Diabl0 designed Zotob to quietly seek out certain Windows computer servers equipped with the latest compilation of upgrades, called a service pack. But he failed to account for thousands of Windows servers still running outdated service packs, says Peter Allor, director of intelligence at Internet Security Systems.
By the start of the next workweek, Zotob variants began snaking into older servers at the Canadian bank CIBC, and at ABC News, The New York Times and CNN. The servers began rebooting repeatedly, disrupting business and drawing serious attention to the new worm. "Zotob had a quality-assurance problem," says Allor.
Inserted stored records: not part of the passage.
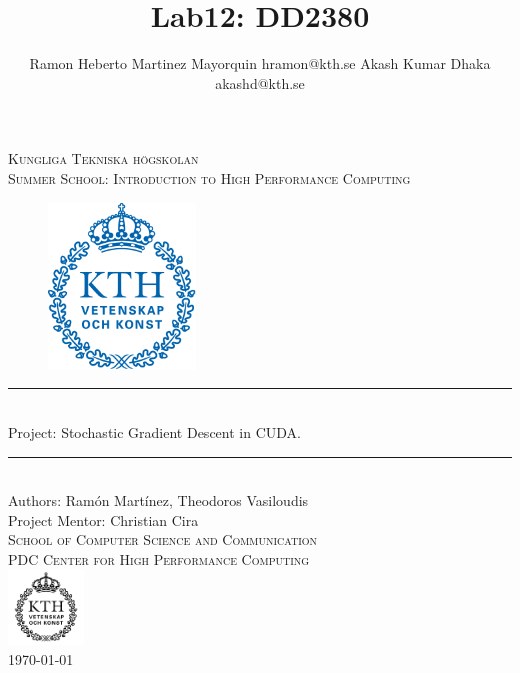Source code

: \documentclass[11pt,a4paper]{article}
\title{Lab12: DD2380 }
\author{
Ramon Heberto Martinez Mayorquin  hramon@kth.se
Akash Kumar Dhaka  akashd@kth.se
}
\newcommand{\HRule}{\rule{\linewidth}{0.5mm}}
\begin{document}
\begin{titlepage}
\begin{center}

\textsc{\LARGE Kungliga Tekniska högskolan}\\[1.0cm]

\textsc{\Large Summer School: Introduction to High Performance Computing}\\[2.0cm]



\begin{figure}[H]
	\centering
 \includegraphics[width=0.35\textwidth]{Kth_logo.png}
\end{figure}
%

\HRule \\[0.4cm]
{ \huge  Project: Stochastic Gradient Descent in CUDA.
}\\[0.4cm]
\HRule \\[1.5cm]


Authors: Ram\'on  Mart\'inez, Theodoros Vasiloudis   \\
\large Project Mentor: Christian Cira  \\ [2.5cm]

\textsc{\Large School of Computer Science and Communication \\
PDC Center for High Performance Computing}\\ [1.0cm]
\includegraphics[width=0.15\textwidth]{KTH_black.png}\\[1.5cm] %
{\large \today}

\end{center}
\end{titlepage}
\end{document}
Diabl0 had neglected to ensure Zotob would run smoothly on servers running the earlier service packs, he says.
Within two weeks, Microsoft's Internet Safety Enforcement Team, a group of 65 investigators, paralegals and lawyers, identified Essebar as Diabl0 and pinpointed his base of operations. Microsoft's team also flushed out a suspected accomplice, Atilla Ekici, 21, nicknamed Coder.
Microsoft alerted the FBI, which led to the Aug. 25 arrests by local authorities of Essebar in Morocco and Ekici in Turkey.
The FBI holds evidence that Ekici paid Essebar with stolen credit card numbers to create the Mytob variants and Zotob, Louis Reigel, assistant director of the FBI's Cyber Division told reporters.
While Ancheta operated as a sole proprietor, and Maxwell was part of a three-man shop, Essebar and Ekici functioned more like freelancers, says Allor. They appeared to be part of a loose "confederation of folks who have unique abilities," says Allor.
"They come together with others who have unique abilities, and from time to time they switch off who they work with."
Despite their notoriety, Essebar, Ancheta and Maxwell represent mere flickers in the Internet underworld. More elite hackers collaborating with organized crime groups take pains to cover their tracks — and rarely get caught.
"Those toward the lower levels of this strata are the ones that tend to get noticed and arrested pretty quickly," says Martin Overton, a security specialist at IBM.
Acohido reported from Seattle, Swartz from San Francisco.